*What you are asked to do*
In the entries that follow, which lines hold the string "налице"? List them.
### Records provided ###
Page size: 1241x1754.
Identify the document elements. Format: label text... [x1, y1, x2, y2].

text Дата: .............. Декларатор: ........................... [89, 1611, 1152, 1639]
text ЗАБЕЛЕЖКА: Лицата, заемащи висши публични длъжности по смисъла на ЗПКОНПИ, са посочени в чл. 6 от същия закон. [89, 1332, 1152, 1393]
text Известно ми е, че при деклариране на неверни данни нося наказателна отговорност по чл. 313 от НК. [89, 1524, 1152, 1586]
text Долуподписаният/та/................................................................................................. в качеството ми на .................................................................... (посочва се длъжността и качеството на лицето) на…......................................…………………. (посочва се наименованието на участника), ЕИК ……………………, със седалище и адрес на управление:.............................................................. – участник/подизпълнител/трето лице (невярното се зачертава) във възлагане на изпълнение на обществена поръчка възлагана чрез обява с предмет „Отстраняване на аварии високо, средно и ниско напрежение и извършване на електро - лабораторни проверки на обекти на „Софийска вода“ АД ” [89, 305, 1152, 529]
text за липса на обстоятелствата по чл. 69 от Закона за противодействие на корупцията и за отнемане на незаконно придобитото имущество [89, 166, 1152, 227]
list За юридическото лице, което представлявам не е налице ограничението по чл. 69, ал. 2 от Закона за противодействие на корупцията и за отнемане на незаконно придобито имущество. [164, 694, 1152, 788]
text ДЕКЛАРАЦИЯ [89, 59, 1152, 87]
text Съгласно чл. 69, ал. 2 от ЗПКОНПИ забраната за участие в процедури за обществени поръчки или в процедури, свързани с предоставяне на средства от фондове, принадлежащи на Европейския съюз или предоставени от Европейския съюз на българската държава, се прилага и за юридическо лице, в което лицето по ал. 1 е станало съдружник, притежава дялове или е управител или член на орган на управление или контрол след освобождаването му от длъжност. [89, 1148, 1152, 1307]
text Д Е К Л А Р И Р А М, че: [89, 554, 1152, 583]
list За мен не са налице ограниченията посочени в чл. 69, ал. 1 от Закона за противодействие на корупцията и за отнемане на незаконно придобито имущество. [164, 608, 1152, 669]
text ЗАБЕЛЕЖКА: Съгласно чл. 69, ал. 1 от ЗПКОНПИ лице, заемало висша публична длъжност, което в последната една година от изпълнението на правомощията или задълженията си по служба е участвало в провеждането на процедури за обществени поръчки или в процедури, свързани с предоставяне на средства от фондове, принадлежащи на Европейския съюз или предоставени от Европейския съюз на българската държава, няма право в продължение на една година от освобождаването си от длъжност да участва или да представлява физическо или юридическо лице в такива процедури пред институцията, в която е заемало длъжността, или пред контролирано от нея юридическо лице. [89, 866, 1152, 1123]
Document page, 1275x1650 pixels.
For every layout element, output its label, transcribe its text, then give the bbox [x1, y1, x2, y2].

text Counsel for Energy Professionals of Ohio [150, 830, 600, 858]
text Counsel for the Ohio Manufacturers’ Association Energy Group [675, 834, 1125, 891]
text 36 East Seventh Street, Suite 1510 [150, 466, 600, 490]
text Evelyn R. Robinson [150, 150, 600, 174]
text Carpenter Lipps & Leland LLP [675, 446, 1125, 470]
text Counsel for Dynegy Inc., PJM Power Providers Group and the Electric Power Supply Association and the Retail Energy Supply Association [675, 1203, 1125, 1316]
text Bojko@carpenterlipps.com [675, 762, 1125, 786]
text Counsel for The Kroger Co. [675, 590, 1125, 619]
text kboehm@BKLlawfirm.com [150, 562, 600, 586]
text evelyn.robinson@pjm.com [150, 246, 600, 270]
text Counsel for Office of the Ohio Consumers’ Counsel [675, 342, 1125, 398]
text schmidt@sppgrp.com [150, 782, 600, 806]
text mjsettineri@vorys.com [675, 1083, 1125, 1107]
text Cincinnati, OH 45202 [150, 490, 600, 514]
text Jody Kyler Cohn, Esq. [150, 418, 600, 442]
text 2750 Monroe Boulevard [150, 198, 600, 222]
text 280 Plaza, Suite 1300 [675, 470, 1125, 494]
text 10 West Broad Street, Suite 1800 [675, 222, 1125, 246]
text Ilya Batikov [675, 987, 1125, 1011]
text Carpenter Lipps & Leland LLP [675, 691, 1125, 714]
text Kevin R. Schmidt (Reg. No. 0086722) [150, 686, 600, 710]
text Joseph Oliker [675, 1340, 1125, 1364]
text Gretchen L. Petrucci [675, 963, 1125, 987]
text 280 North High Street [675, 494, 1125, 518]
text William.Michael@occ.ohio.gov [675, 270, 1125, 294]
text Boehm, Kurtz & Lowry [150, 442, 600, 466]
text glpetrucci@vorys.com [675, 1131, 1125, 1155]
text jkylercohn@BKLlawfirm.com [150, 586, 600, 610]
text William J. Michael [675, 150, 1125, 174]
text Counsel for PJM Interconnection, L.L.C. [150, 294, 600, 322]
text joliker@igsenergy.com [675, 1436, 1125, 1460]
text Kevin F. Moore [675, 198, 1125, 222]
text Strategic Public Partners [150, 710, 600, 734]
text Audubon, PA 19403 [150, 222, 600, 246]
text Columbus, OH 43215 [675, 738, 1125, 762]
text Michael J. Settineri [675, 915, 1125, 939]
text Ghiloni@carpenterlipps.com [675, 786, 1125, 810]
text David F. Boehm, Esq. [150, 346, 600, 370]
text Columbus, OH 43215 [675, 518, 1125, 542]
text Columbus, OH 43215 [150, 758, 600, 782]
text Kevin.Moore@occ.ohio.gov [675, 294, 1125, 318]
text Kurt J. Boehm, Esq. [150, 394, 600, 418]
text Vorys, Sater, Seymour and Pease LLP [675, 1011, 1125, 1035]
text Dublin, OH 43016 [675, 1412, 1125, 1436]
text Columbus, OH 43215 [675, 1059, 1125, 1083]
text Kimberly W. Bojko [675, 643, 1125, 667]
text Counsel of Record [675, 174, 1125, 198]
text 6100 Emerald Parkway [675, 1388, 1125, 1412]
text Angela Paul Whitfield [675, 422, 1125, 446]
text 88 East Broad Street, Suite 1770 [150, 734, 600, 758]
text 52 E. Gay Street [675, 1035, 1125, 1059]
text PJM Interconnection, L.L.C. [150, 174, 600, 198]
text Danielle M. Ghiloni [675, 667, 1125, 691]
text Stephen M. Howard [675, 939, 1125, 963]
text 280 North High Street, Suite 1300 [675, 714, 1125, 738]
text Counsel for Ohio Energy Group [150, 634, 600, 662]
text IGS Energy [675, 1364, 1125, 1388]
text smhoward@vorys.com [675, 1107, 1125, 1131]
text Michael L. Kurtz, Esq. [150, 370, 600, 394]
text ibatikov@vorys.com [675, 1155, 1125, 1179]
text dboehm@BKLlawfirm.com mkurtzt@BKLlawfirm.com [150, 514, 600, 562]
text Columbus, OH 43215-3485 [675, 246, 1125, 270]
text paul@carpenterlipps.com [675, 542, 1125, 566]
###
*Result of this exercise*
list За юридическото лице, което представлявам не е налице ограничението по чл. 69, ал. 2 от Закона за противодействие на корупцията и за отнемане на незаконно придобито имущество. [164, 694, 1152, 788]
list За мен не са налице ограниченията посочени в чл. 69, ал. 1 от Закона за противодействие на корупцията и за отнемане на незаконно придобито имущество. [164, 608, 1152, 669]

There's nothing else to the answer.